Scott admires the view from the summit
View from the summit
After our death-defying morning climb, we decided we had more than earned our planned lunch that day at a lobster pound – an obvious must-do when in Maine.  The places we had passed by in and around Bar Harbor appeared uninspiring and we really wanted to have a great lobster pound experience.  So Scott jumped on Yelp and discovered Thurston’s.  Located clear on the other side of the island from Bar Harbor, it was little more than a shack, albeit a prettily trimmed one, with a no-frills, screened-in dining room and separate bar, both perched over the water and overlooking a charming, working harbor.  

The menu was simple and the food simply amazing.  Scott took this opportunity to tuck into an entire 2.5 pound lobster while I enjoyed the amazingly delicious crab-and grilled-cheese sandwich.

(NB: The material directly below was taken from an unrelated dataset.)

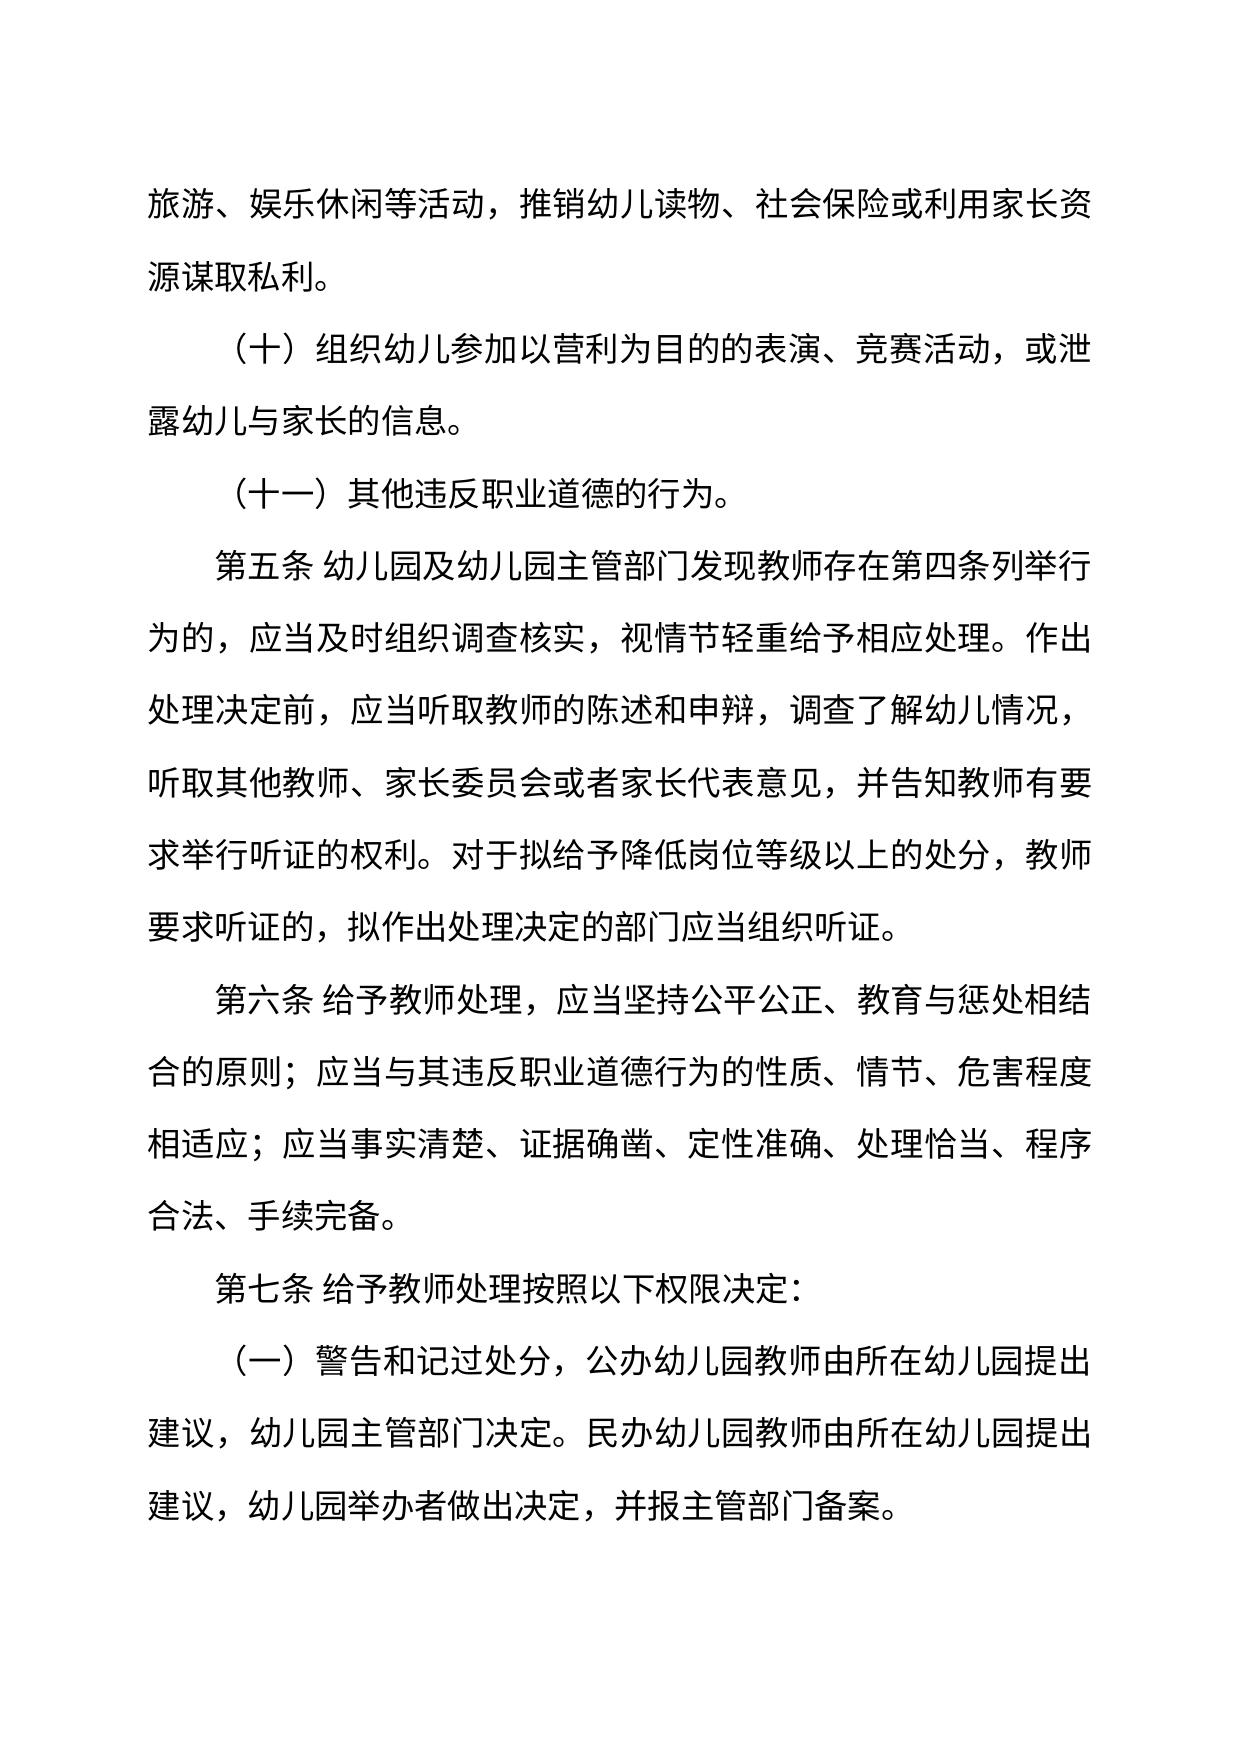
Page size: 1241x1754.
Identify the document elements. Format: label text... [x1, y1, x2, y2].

Oh yeah, it's Maine lobster time!
My crab sandwich (on plain sandwich bread, at that) might not look like much but, let me assure you, it was unadulterated, fresh-seafood bliss!
Thurston's proved to be pure New England-shellfish-and-ambiance perfection - it was exactly what we were looking for!  The only downside was that we had to sit in island construction traffic for an hour in order to get there.  And we would do it all over again without a moment’s hesitation!

More photos:
Admiring the view from the halfway point on the Beehive Trail
Climbing the Beehive

Enjoying a relaxing stretch of the Beehive Trail
Beehive summit selfie - we made it!!!
View from the top
Beehive Summit vistas

Beehive summit panorama
The less steep (read vertical) return trail down the other side took us by a pretty lake known as "The Bowl"
The Bowl, captured in the autumn sunshine
The Bowl
While much less perilous, there was still a little climbing required on the return trail...
A customer selects their lobster from the "pound"
The "pound"
Thurston's wins for best bloody mary ever, due to the de-shelled lobster-meat claw garnish!
Scott's lunch - dig in!
Thurston's screened-in dinning room, overlooking Bass Harbor

Lobster boat moored at Thurston's dock
Bass Harbor
Lobster traps
The inviting deck off of Thurston's bar offered a picturesque photo op
If I were a local, Thurston's bar would definitely be my hangout!